▶ _What you are asked to do_:
Write out each line of the listing as it stands, without the images.

▶ _Records supplied_:
● ● ● ●
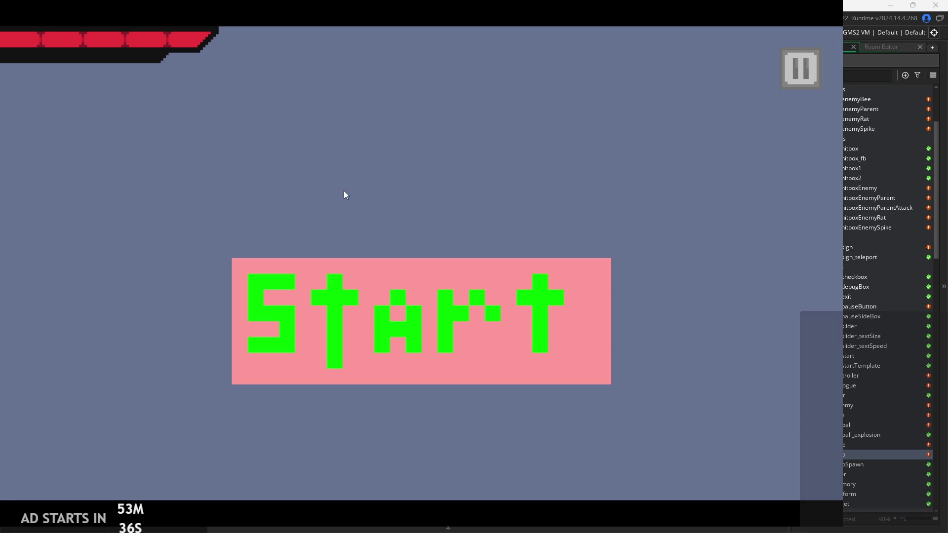
click(381, 301)
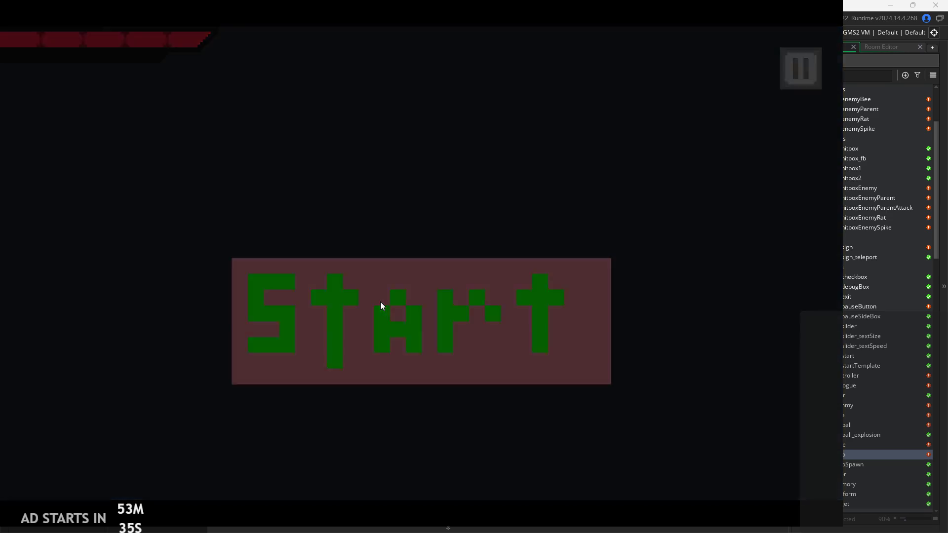
Wall-slide and wall-jump on the left wall, slash the floor enemy, then pause the game
key(space)
key(Left)
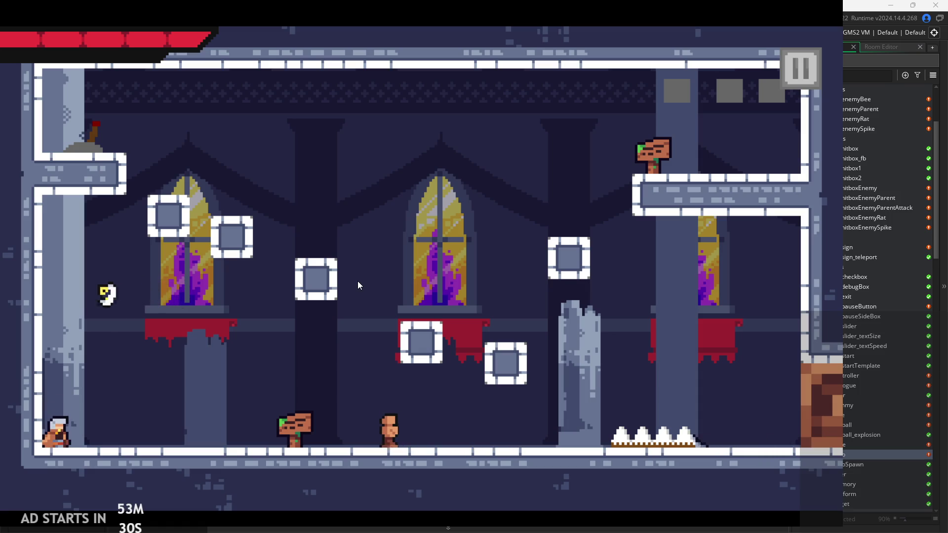
key(space)
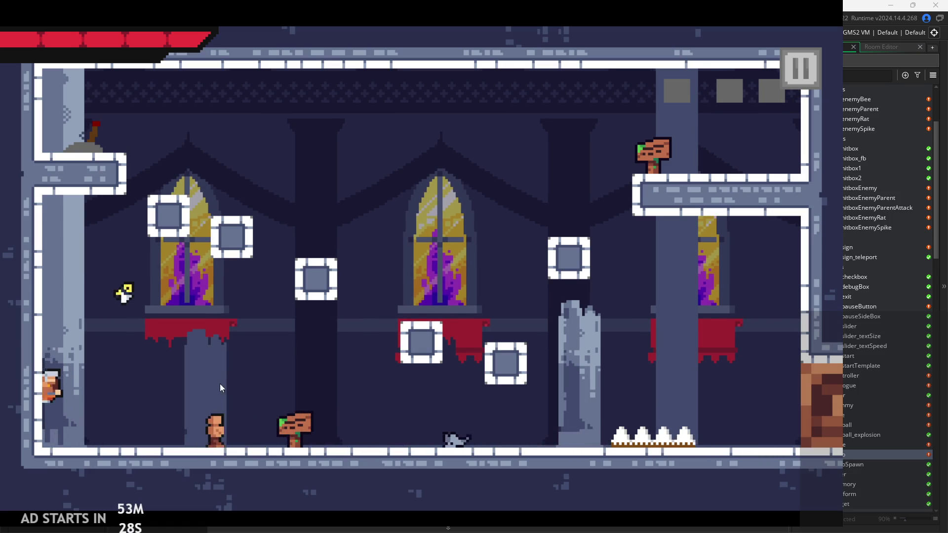
key(Right)
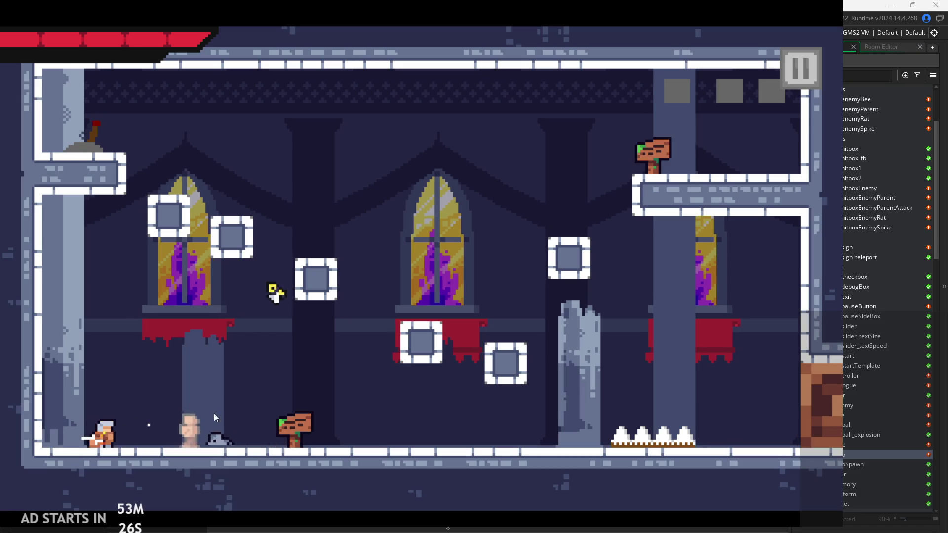
key(Right)
key(x)
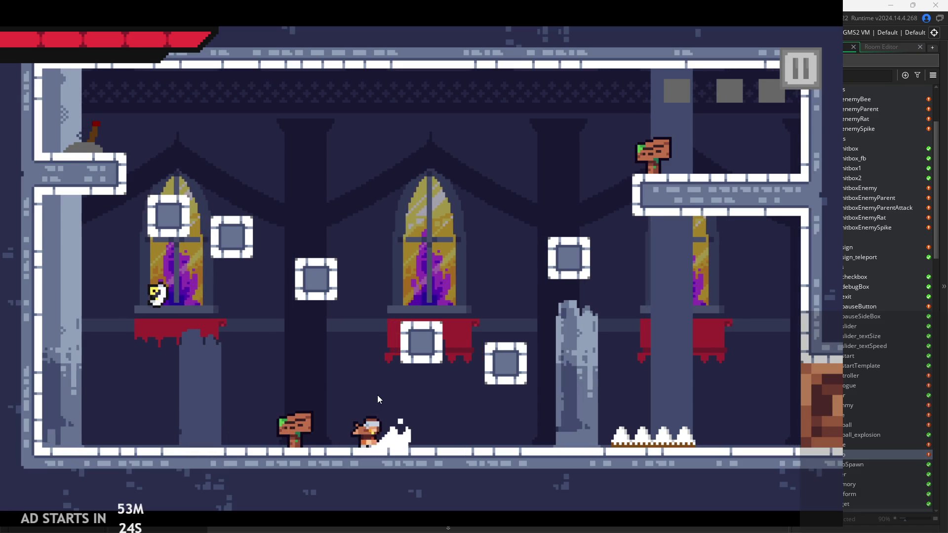
key(Left)
key(space)
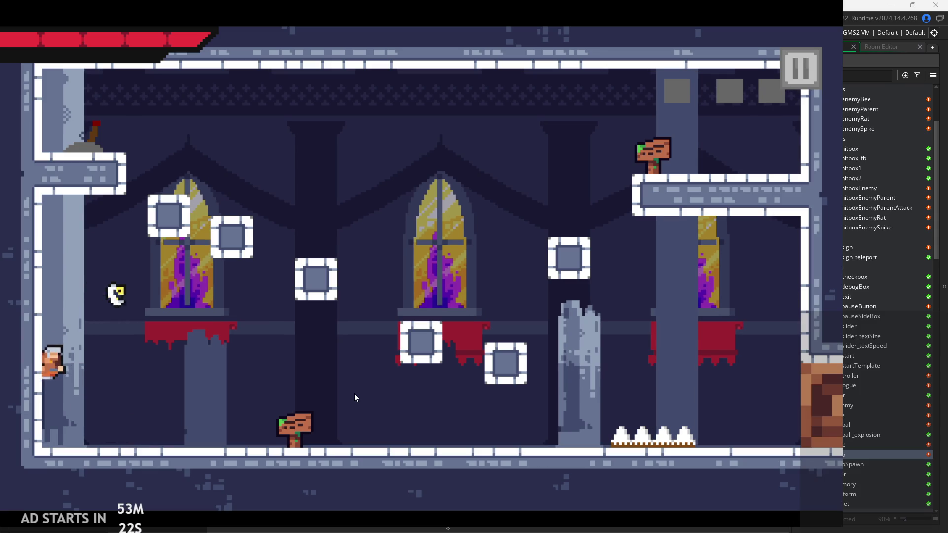
key(space)
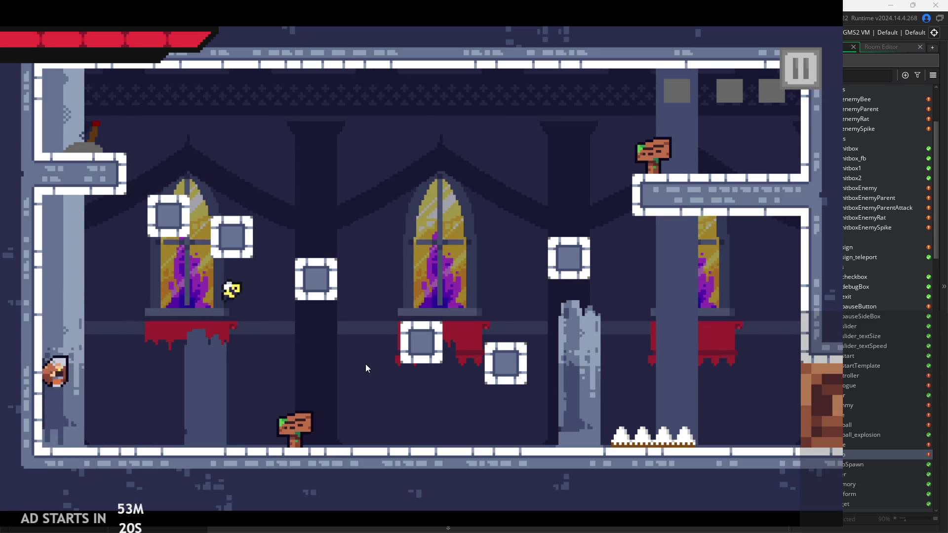
key(space)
● ● ● ●
▶ _Exercise result_:
click(381, 301)
Wall-slide and wall-jump on the left wall, slash the floor enemy, then pause the game
key(space)
key(Left)
key(space)
key(Right)
key(Right)
key(x)
key(Left)
key(space)
key(space)
key(space)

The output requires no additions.